[Provided material]
***
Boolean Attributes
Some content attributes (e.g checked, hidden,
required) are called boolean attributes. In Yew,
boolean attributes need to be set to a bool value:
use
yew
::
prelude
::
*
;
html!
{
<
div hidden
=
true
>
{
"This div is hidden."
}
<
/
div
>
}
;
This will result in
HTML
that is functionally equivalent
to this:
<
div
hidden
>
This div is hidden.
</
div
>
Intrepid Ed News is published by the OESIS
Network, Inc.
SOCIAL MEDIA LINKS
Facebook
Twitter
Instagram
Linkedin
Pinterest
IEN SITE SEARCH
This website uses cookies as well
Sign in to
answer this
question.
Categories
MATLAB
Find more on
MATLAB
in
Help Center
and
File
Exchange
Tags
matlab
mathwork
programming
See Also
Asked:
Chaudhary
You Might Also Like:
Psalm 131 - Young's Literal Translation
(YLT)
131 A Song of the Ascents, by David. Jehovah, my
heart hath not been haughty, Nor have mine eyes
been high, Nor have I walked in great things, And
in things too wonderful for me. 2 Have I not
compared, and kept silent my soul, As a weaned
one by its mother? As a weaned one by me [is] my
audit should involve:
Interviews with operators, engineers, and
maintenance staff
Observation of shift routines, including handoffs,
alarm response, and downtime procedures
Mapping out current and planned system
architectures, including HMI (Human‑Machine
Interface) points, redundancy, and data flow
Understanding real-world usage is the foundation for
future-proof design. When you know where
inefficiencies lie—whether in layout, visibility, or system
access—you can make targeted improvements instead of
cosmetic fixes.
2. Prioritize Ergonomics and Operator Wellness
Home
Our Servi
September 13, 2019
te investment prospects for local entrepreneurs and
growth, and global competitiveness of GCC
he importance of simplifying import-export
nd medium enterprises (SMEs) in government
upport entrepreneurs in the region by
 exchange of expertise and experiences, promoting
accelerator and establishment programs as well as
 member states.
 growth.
***
[What to produce]
Substitute "concealed" for every "hidden" in the rows above, changing nothing else.

[Response area]
Boolean Attributes
Some content attributes (e.g checked, concealed,
required) are called boolean attributes. In Yew,
boolean attributes need to be set to a bool value:
use
yew
::
prelude
::
*
;
html!
{
<
div concealed
=
true
>
{
"This div is concealed."
}
<
/
div
>
}
;
This will result in
HTML
that is functionally equivalent
to this:
<
div
concealed
>
This div is concealed.
</
div
>
Intrepid Ed News is published by the OESIS
Network, Inc.
SOCIAL MEDIA LINKS
Facebook
Twitter
Instagram
Linkedin
Pinterest
IEN SITE SEARCH
This website uses cookies as well
Sign in to
answer this
question.
Categories
MATLAB
Find more on
MATLAB
in
Help Center
and
File
Exchange
Tags
matlab
mathwork
programming
See Also
Asked:
Chaudhary
You Might Also Like:
Psalm 131 - Young's Literal Translation
(YLT)
131 A Song of the Ascents, by David. Jehovah, my
heart hath not been haughty, Nor have mine eyes
been high, Nor have I walked in great things, And
in things too wonderful for me. 2 Have I not
compared, and kept silent my soul, As a weaned
one by its mother? As a weaned one by me [is] my
audit should involve:
Interviews with operators, engineers, and
maintenance staff
Observation of shift routines, including handoffs,
alarm response, and downtime procedures
Mapping out current and planned system
architectures, including HMI (Human‑Machine
Interface) points, redundancy, and data flow
Understanding real-world usage is the foundation for
future-proof design. When you know where
inefficiencies lie—whether in layout, visibility, or system
access—you can make targeted improvements instead of
cosmetic fixes.
2. Prioritize Ergonomics and Operator Wellness
Home
Our Servi
September 13, 2019
te investment prospects for local entrepreneurs and
growth, and global competitiveness of GCC
he importance of simplifying import-export
nd medium enterprises (SMEs) in government
upport entrepreneurs in the region by
 exchange of expertise and experiences, promoting
accelerator and establishment programs as well as
 member states.
 growth.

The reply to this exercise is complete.